* _Assigned task_: Every entry below is to be retyped exactly as it stands.

============================================================

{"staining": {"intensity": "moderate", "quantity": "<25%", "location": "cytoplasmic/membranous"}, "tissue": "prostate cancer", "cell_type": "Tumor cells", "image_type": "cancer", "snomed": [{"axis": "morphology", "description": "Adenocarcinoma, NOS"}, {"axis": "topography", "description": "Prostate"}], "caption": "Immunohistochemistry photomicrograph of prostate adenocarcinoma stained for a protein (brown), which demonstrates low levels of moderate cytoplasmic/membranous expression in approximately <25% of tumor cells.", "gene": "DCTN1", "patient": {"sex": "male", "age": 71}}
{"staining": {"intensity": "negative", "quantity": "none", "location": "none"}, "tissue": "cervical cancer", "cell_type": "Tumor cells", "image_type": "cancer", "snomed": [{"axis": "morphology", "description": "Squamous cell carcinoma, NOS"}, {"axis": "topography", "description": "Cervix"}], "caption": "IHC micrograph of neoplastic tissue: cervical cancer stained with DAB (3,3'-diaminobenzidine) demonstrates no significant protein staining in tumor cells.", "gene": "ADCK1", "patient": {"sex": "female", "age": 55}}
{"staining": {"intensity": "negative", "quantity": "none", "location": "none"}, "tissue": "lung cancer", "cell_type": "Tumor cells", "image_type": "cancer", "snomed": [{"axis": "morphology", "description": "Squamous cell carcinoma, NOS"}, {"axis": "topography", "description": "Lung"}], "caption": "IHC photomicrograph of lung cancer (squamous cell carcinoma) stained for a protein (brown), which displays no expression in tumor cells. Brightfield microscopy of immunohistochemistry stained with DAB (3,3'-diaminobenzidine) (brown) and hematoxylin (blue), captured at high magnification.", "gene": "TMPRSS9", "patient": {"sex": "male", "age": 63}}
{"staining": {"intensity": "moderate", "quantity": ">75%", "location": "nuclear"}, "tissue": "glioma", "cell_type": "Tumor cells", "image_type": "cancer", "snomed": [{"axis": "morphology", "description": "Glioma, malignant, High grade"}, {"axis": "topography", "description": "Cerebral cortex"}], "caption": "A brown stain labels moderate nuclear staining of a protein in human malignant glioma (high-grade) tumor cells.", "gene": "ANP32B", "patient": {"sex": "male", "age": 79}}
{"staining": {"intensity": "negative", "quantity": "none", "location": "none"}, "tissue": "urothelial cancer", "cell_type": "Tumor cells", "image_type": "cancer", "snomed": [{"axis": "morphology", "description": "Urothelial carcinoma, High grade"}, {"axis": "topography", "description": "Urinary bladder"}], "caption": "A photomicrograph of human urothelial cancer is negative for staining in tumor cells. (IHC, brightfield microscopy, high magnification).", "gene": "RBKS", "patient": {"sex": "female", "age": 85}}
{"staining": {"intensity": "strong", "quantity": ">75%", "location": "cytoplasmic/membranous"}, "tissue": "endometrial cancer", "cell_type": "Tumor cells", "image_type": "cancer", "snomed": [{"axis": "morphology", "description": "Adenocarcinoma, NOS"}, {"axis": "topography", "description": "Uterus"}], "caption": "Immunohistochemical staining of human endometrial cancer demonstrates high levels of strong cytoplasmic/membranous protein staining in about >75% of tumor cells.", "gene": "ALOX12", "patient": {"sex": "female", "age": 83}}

============================================================

* _Task output_:
{"staining": {"intensity": "moderate", "quantity": "<25%", "location": "cytoplasmic/membranous"}, "tissue": "prostate cancer", "cell_type": "Tumor cells", "image_type": "cancer", "snomed": [{"axis": "morphology", "description": "Adenocarcinoma, NOS"}, {"axis": "topography", "description": "Prostate"}], "caption": "Immunohistochemistry photomicrograph of prostate adenocarcinoma stained for a protein (brown), which demonstrates low levels of moderate cytoplasmic/membranous expression in approximately <25% of tumor cells.", "gene": "DCTN1", "patient": {"sex": "male", "age": 71}}
{"staining": {"intensity": "negative", "quantity": "none", "location": "none"}, "tissue": "cervical cancer", "cell_type": "Tumor cells", "image_type": "cancer", "snomed": [{"axis": "morphology", "description": "Squamous cell carcinoma, NOS"}, {"axis": "topography", "description": "Cervix"}], "caption": "IHC micrograph of neoplastic tissue: cervical cancer stained with DAB (3,3'-diaminobenzidine) demonstrates no significant protein staining in tumor cells.", "gene": "ADCK1", "patient": {"sex": "female", "age": 55}}
{"staining": {"intensity": "negative", "quantity": "none", "location": "none"}, "tissue": "lung cancer", "cell_type": "Tumor cells", "image_type": "cancer", "snomed": [{"axis": "morphology", "description": "Squamous cell carcinoma, NOS"}, {"axis": "topography", "description": "Lung"}], "caption": "IHC photomicrograph of lung cancer (squamous cell carcinoma) stained for a protein (brown), which displays no expression in tumor cells. Brightfield microscopy of immunohistochemistry stained with DAB (3,3'-diaminobenzidine) (brown) and hematoxylin (blue), captured at high magnification.", "gene": "TMPRSS9", "patient": {"sex": "male", "age": 63}}
{"staining": {"intensity": "moderate", "quantity": ">75%", "location": "nuclear"}, "tissue": "glioma", "cell_type": "Tumor cells", "image_type": "cancer", "snomed": [{"axis": "morphology", "description": "Glioma, malignant, High grade"}, {"axis": "topography", "description": "Cerebral cortex"}], "caption": "A brown stain labels moderate nuclear staining of a protein in human malignant glioma (high-grade) tumor cells.", "gene": "ANP32B", "patient": {"sex": "male", "age": 79}}
{"staining": {"intensity": "negative", "quantity": "none", "location": "none"}, "tissue": "urothelial cancer", "cell_type": "Tumor cells", "image_type": "cancer", "snomed": [{"axis": "morphology", "description": "Urothelial carcinoma, High grade"}, {"axis": "topography", "description": "Urinary bladder"}], "caption": "A photomicrograph of human urothelial cancer is negative for staining in tumor cells. (IHC, brightfield microscopy, high magnification).", "gene": "RBKS", "patient": {"sex": "female", "age": 85}}
{"staining": {"intensity": "strong", "quantity": ">75%", "location": "cytoplasmic/membranous"}, "tissue": "endometrial cancer", "cell_type": "Tumor cells", "image_type": "cancer", "snomed": [{"axis": "morphology", "description": "Adenocarcinoma, NOS"}, {"axis": "topography", "description": "Uterus"}], "caption": "Immunohistochemical staining of human endometrial cancer demonstrates high levels of strong cytoplasmic/membranous protein staining in about >75% of tumor cells.", "gene": "ALOX12", "patient": {"sex": "female", "age": 83}}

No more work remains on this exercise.